I created word cloud as a Valentine's Day gift this year:

- https://raw.githubusercontent.com/brianquinlan/word-cloud-va...

- https://github.com/brianquinlan/word-cloud-valentine/blob/ma...

My implementation (https://github.com/brianquinlan/word-cloud-valentine) is a lot less sophisticated than stylecloud but I think that I had a few interesting ideas about text extraction.

I used nltk to extract only nouns and to do word stemming (e.g. so that "time", "times" and "timing" are only counted as one word).

I also experimented a lot with various method of determining word size i.e. size proportional to frequency, size proportional to log(frequency), size proportional to sqrt(frequency).

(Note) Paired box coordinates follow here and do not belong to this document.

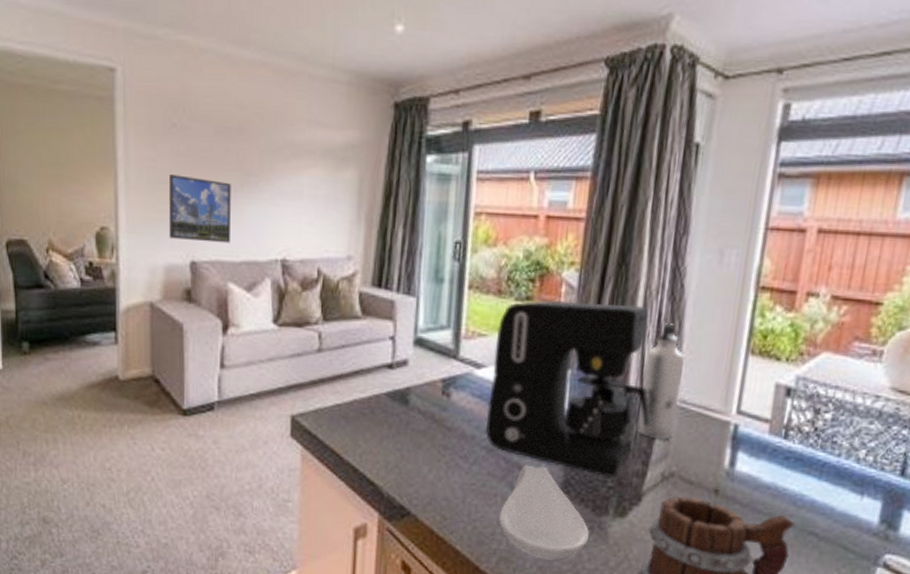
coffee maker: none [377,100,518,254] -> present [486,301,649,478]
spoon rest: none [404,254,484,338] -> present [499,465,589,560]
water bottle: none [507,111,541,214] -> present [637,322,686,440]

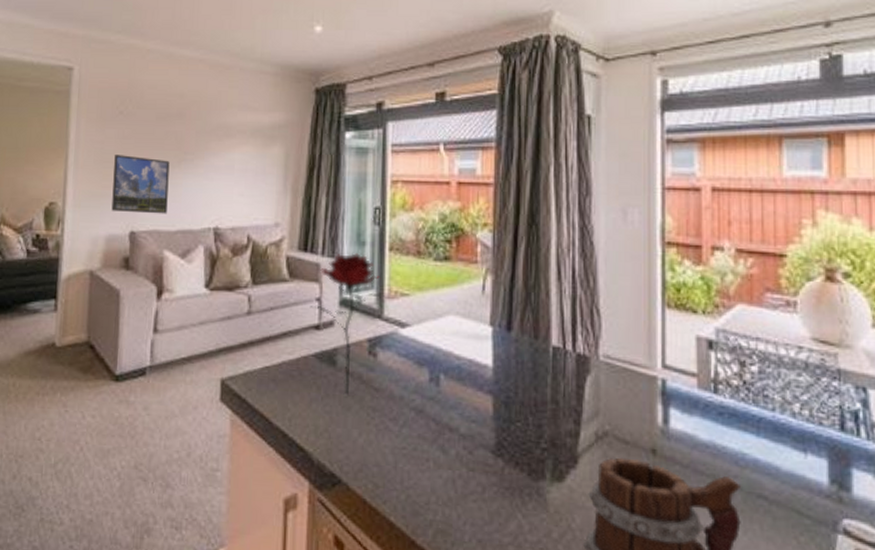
flower: none [383,290,461,433] -> present [309,253,385,395]
coffee maker: present [486,301,649,478] -> none [413,260,575,439]
spoon rest: present [499,465,589,560] -> none [433,426,527,532]
water bottle: present [637,322,686,440] -> none [565,278,604,397]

cjauvin said 7 months ago:

It's funny, I did exactly the same, with my Hangouts Takeout extract, a couple of weeks ago, but didn't go as far, because I kept struggling with stopwords and some ways to filter out uninteresting stuff (my implementation was much more naive than yours). I'm still thinking about what other types of analysis I could perform on that interesting dataset though (because it's so personal after all).

amrrs said 7 months ago:

Super awesome. I just tried Obama's inaugural speech as Linkedin Icon - https://github.com/amrrs/stylecloud-demo/blob/master/obama_s... It came out very well!

danso said 7 months ago:

This is a great tool! Ironically, I might use it someday to illustrate why word clouds are an absurd format. But it'll be great for joking around too :)

meej said 7 months ago:

I wrote a paper about word clouds for my Information Retrieval class when I was in Library School, when word clouds were still a trendy and popular content browsing UI.

I concluded that they do have some utility as "semantic cartograms" in certain contexts, but beyond that they're mostly just decoration. Especially the ones created by this tool. =)

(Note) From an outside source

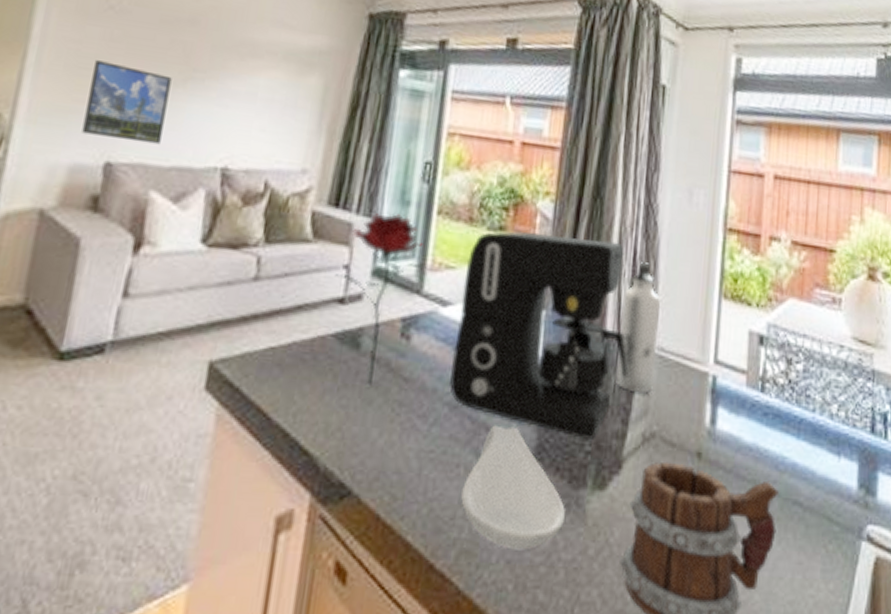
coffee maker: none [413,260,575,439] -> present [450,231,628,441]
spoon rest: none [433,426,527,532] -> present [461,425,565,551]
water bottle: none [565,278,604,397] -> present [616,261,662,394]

paultopia said 7 months ago:

That looks really cool!

A while ago I tried to write some wordcloud code, but couldn't quite figure out how to do the layout. Does anyone know where one might find a good writeup of the algorithm that tends to be used for this?

dwyerm said 7 months ago:

You might look through the source code for Wordcram[1]. It is built under Processing, and is relatively easy to understand, I think.

[1] http://wordcram.org/

y42 said 7 months ago:

I once wrote a pretty simply and straight forward algorithm to create a WordCloud in VBA for PowerPoint:


It does not cover white-space with words, as Wordle et al will do. Also it's in German. But I guess the code itself is quite clear.

lgas said 7 months ago:

This stackoverflow answer from the creator of Wordle links to a free chapter from a book that describes the way Wordle does it: https://stackoverflow.com/questions/342687/algorithm-to-impl...

danso said 7 months ago:

The library used by the submitted package seems to be well-documented: https://github.com/amueller/word_cloud

chrisweekly said 7 months ago:

Beautiful! Thank you for creating and sharing this! :)

foobarbecue said 7 months ago:

Presumably this person means "stylish," not "stylistic"?

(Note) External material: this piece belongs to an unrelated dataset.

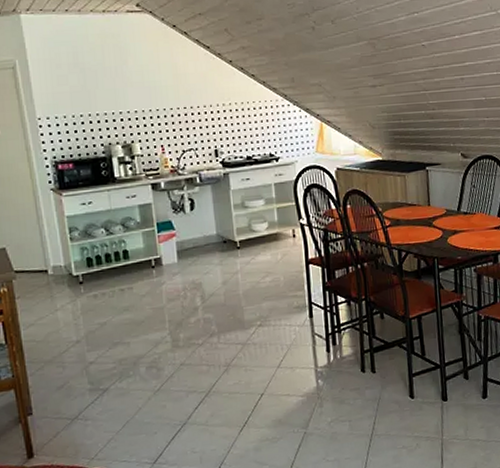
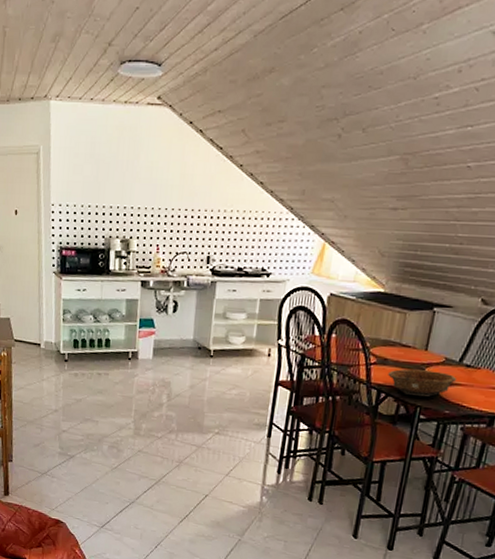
decorative bowl: none [403,222,460,249] -> present [388,368,457,397]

jedberg said 7 months ago:

Stylistic is probably the right word here: of or pertaining to style, especially to linguistic or literary style

foobarbecue said 7 months ago:

I know what the word means, and I don't see how it could possibly make sense here. If he doesn't mean stylish, he might mean stylized.

What could "word clouds pertaining to style" possibly mean? Maybe if you gave it a text and it spit out a cloud with things like: "using passive voice," "flowery," "strident," "long-winded," "plain."

klysm said 7 months ago:

I believe word clouds are one of the most useless presentations of data that are widely used

calmworm said 7 months ago:

Very impressive! Well done!